Career Development

9 Ways To Take Initiative at Work

March 8, 2021

Initiative is a keyword that appears in many job postings. Companies prefer employees who are self-starters and who can work independently with minimal direction from supervisors. Taking initiative demonstrates valuable skills by showing that you can manage different tasks on your own and work with a variety of different people and departments. In this article, we discuss tips you can use to take initiative at work.

What does it mean to take initiative at work?

Initiative is the ability to assess a situation and independently take action to address it. You can show initiative at work in a variety of ways, including volunteering for leadership roles, helping coworkers and brainstorming ideas to help the company improve. Showing initiative can make your managers feel more comfortable in your ability to work independently and within teams. By mindfully taking initiative at work, you can also increase your value as an employee and broaden your skillset.

Related: What Does Leadership Mean?

How to take initiative at work

Here are nine ways to take initiative at work:

1. Be proactive

You can be proactive by anticipating what work needs to be done and doing it before you are asked to. Use your knowledge of the job to determine whether you have the competencies to make decisions on your own or whether you should present your ideas to your supervisors before proceeding.  

For example, if you are working on a project and your supervisor is out sick for the day, you may not have been assigned a project-related task to do. If you can think of a task to work on that needs to be done to move the project forward, they may commend you for taking initiative and being proactive during their absence. 

2. Find opportunities for improvement

You can take initiative by looking for opportunities for improvement. For example, if you interact with the public and get consistent feedback from clients, you could look for patterns in issues clients encounter. You can then use this feedback to highlight weak points in current company practices and advocate for positive change within the company. To go even further, you could suggest sending out a survey to gauge public opinion and gather more data. 

3. Voice your ideas

Sharing your ideas at meetings or individually with colleagues and supervisors is another way to take initiative at work. Expressing your opinion can help you establish your voice within the company and build your reputation as an employee who actively looks for solutions. If you have difficulty voicing your ideas, you can become more comfortable by offering suggestions to coworkers who are looking for help or advice. You can build your confidence and start sharing your ideas in staff meetings and eventually present more fully-formed ideas in group settings.

Related: How To Build Self Confidence: 5 Key Tips

4. Be decisive

You may find yourself faced with challenging decisions where there are several courses of action you could take.
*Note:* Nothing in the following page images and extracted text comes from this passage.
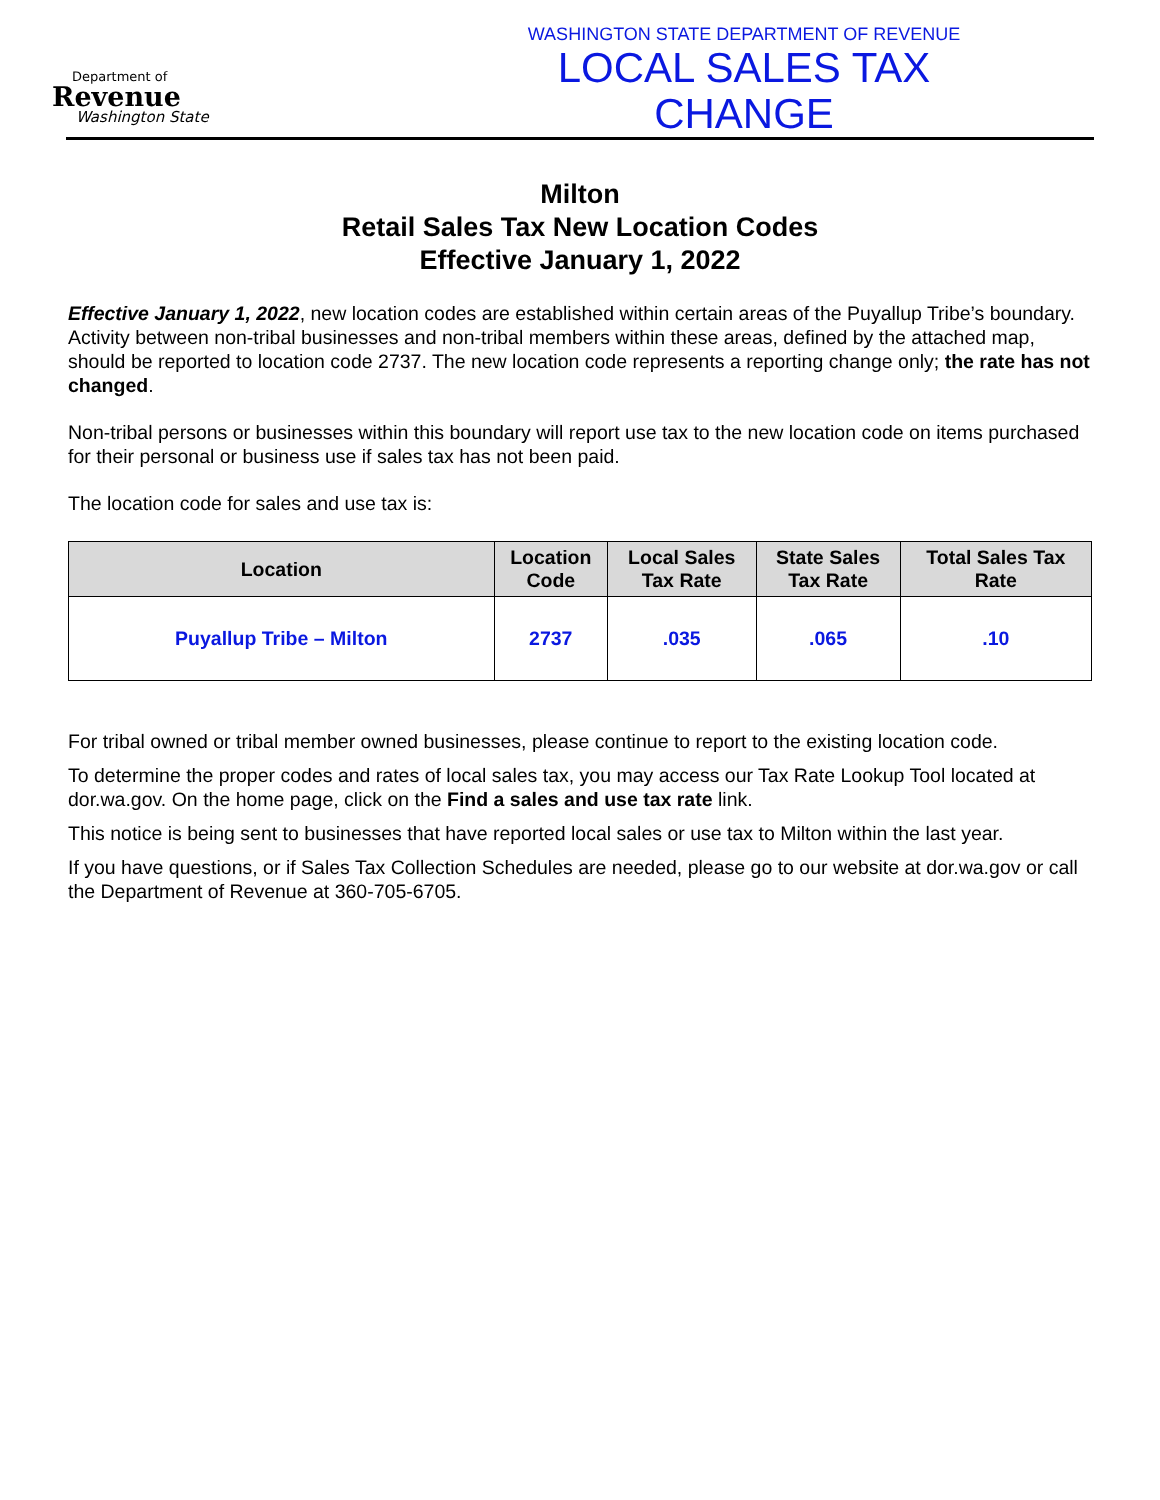Department of
Revenue
Washington State
WASHINGTON STATE DEPARTMENT OF REVENUE
LOCAL SALES TAX CHANGE
Milton
Retail Sales Tax New Location Codes
Effective January 1, 2022
Effective January 1, 2022, new location codes are established within certain areas of the Puyallup Tribe’s boundary. Activity between non-tribal businesses and non-tribal members within these areas, defined by the attached map, should be reported to location code 2737. The new location code represents a reporting change only; the rate has not changed.
Non-tribal persons or businesses within this boundary will report use tax to the new location code on items purchased for their personal or business use if sales tax has not been paid.
The location code for sales and use tax is:
| Location | Location Code | Local Sales Tax Rate | State Sales Tax Rate | Total Sales Tax Rate |
| --- | --- | --- | --- | --- |
| Puyallup Tribe – Milton | 2737 | .035 | .065 | .10 |
For tribal owned or tribal member owned businesses, please continue to report to the existing location code.
To determine the proper codes and rates of local sales tax, you may access our Tax Rate Lookup Tool located at dor.wa.gov. On the home page, click on the Find a sales and use tax rate link.
This notice is being sent to businesses that have reported local sales or use tax to Milton within the last year.
If you have questions, or if Sales Tax Collection Schedules are needed, please go to our website at dor.wa.gov or call the Department of Revenue at 360-705-6705.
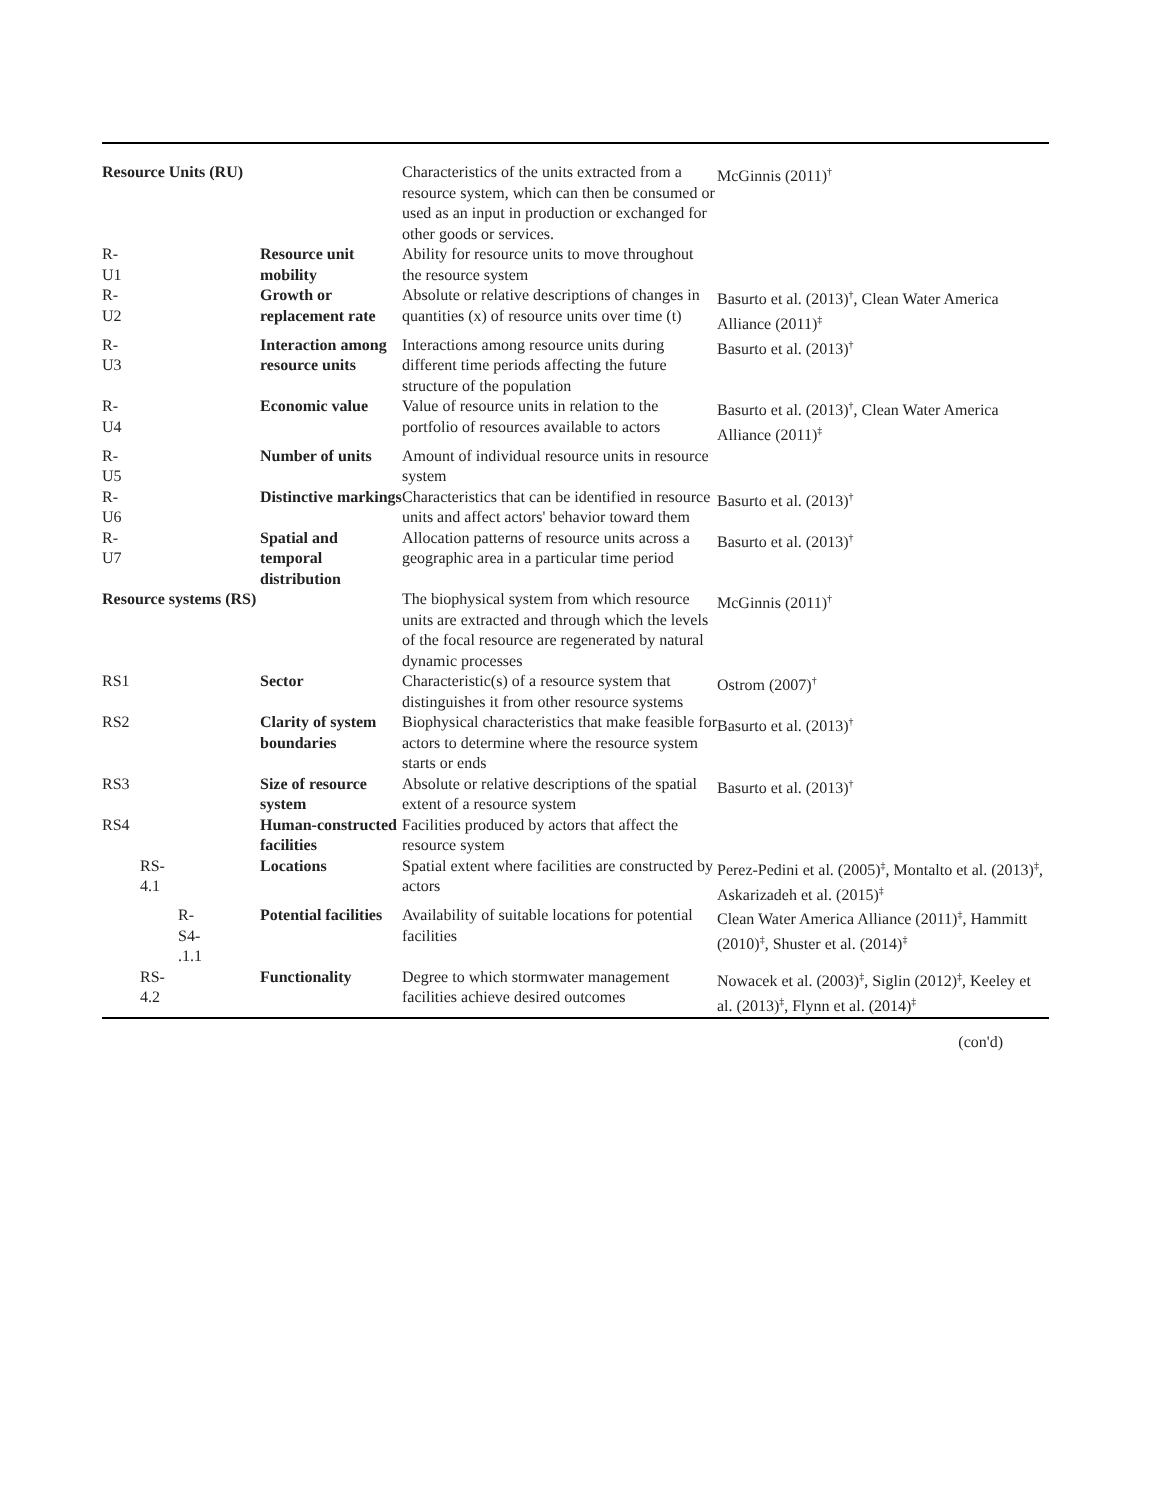| Resource Units (RU) | | Characteristics of the units extracted from a resource system, which can then be consumed or used as an input in production or exchanged for other goods or services. | McGinnis (2011)<sup>†</sup> |
| R- U1 | Resource unit mobility | Ability for resource units to move throughout the resource system | |
| R- U2 | Growth or replacement rate | Absolute or relative descriptions of changes in quantities (x) of resource units over time (t) | Basurto et al. (2013)<sup>†</sup>, Clean Water America Alliance (2011)<sup>‡</sup> |
| R- U3 | Interaction among resource units | Interactions among resource units during different time periods affecting the future structure of the population | Basurto et al. (2013)<sup>†</sup> |
| R- U4 | Economic value | Value of resource units in relation to the portfolio of resources available to actors | Basurto et al. (2013)<sup>†</sup>, Clean Water America Alliance (2011)<sup>‡</sup> |
| R- U5 | Number of units | Amount of individual resource units in resource system | |
| R- U6 | Distinctive markings | Characteristics that can be identified in resource units and affect actors' behavior toward them | Basurto et al. (2013)<sup>†</sup> |
| R- U7 | Spatial and temporal distribution | Allocation patterns of resource units across a geographic area in a particular time period | Basurto et al. (2013)<sup>†</sup> |
| Resource systems (RS) | | The biophysical system from which resource units are extracted and through which the levels of the focal resource are regenerated by natural dynamic processes | McGinnis (2011)<sup>†</sup> |
| RS1 | Sector | Characteristic(s) of a resource system that distinguishes it from other resource systems | Ostrom (2007)<sup>†</sup> |
| RS2 | Clarity of system boundaries | Biophysical characteristics that make feasible for actors to determine where the resource system starts or ends | Basurto et al. (2013)<sup>†</sup> |
| RS3 | Size of resource system | Absolute or relative descriptions of the spatial extent of a resource system | Basurto et al. (2013)<sup>†</sup> |
| RS4 | Human-constructed facilities | Facilities produced by actors that affect the resource system | |
| RS- 4.1 | Locations | Spatial extent where facilities are constructed by actors | Perez-Pedini et al. (2005)<sup>‡</sup>, Montalto et al. (2013)<sup>‡</sup>, Askarizadeh et al. (2015)<sup>‡</sup> |
| R- S4- .1.1 | Potential facilities | Availability of suitable locations for potential facilities | Clean Water America Alliance (2011)<sup>‡</sup>, Hammitt (2010)<sup>‡</sup>, Shuster et al. (2014)<sup>‡</sup> |
| RS- 4.2 | Functionality | Degree to which stormwater management facilities achieve desired outcomes | Nowacek et al. (2003)<sup>‡</sup>, Siglin (2012)<sup>‡</sup>, Keeley et al. (2013)<sup>‡</sup>, Flynn et al. (2014)<sup>‡</sup> |
(con'd)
To show initiative, be decisive and choose the best way to proceed. Come up with a few simple solutions to a problem, weigh the pros and cons of each solution and choose which course of action will work best.

Related: Decision-Making Methods for the Workplace

5. Improve systems, procedures and policies

If you notice that a policy is outdated, a great way to take initiative is to review it and make suggestions on how it can be updated. You can assess policies by thinking critically about whether they serve your company’s and clients’ needs, identifying weak points and finding more efficient ways of doing things. To make sure the updated policy is comprehensive, you could draft a new version of the policy and have members of your department review it and give their input before officially implementing it. 

6. Address and prevent problems

You can show initiative by recognizing and working to solve problems. By actively addressing issues, you can help improve your workplace and sharpen your problem-solving skills. When confronted with an issue, ask yourself questions to find the root cause of the problem:

  • How and when did the problem arise? 
  • Is this a reoccurring problem? How can we prevent this problem from reoccurring?
  • Have we tried different ways to solve it in the past? 
  • What is the timeframe to solve the problem?

You can brainstorm independently or work collaboratively with colleagues to find the best solution to the problem. 

7. Be prepared for meetings

Attending meetings with suggestions and questions prepared demonstrates that you’ve taken the initiative to put time and thought into the meeting’s purpose. For example, if you present an idea at a meeting, such as implementing new software, you could do some research ahead of time on the following: 

  • Cost/benefit analysis: This measures how making a decision will benefit the company and compares it with the cost of implementing the decision in terms of finances and labor.

  • Risk analysis: This identifies any issues that could adversely affect the company by making this decision. Analyzing these risks helps the company avoid or soften any adverse effects a decision may have on the company.

  • Impact analysis: This identifies the overall effect that making the decision will have on the company.

8. Anticipate questions and prepare answers

You can show initiative in the way you react to situations by being prepared to answer questions. For example, if your team recently missed a deadline on a project, you may be asked to meet with your supervisor for a performance assessment. If you arrive at your meeting having identified where issues occurred and with actionable ways to avoid these issues in the future, you will show that you’re willing to take the initiative to meet challenges and work to prevent them.

9. Set realistic standards

You can set achievable standards by taking initiative only on tasks that you have the time, energy and resources to contribute to. For example, you could help a colleague brainstorm how to improve a policy but allow that colleague to draft and implement the updated policy on their own. If you have an idea for improvement but don’t have the time to lead the initiative, you could present your idea to your team to see if another team member can volunteer to work on it.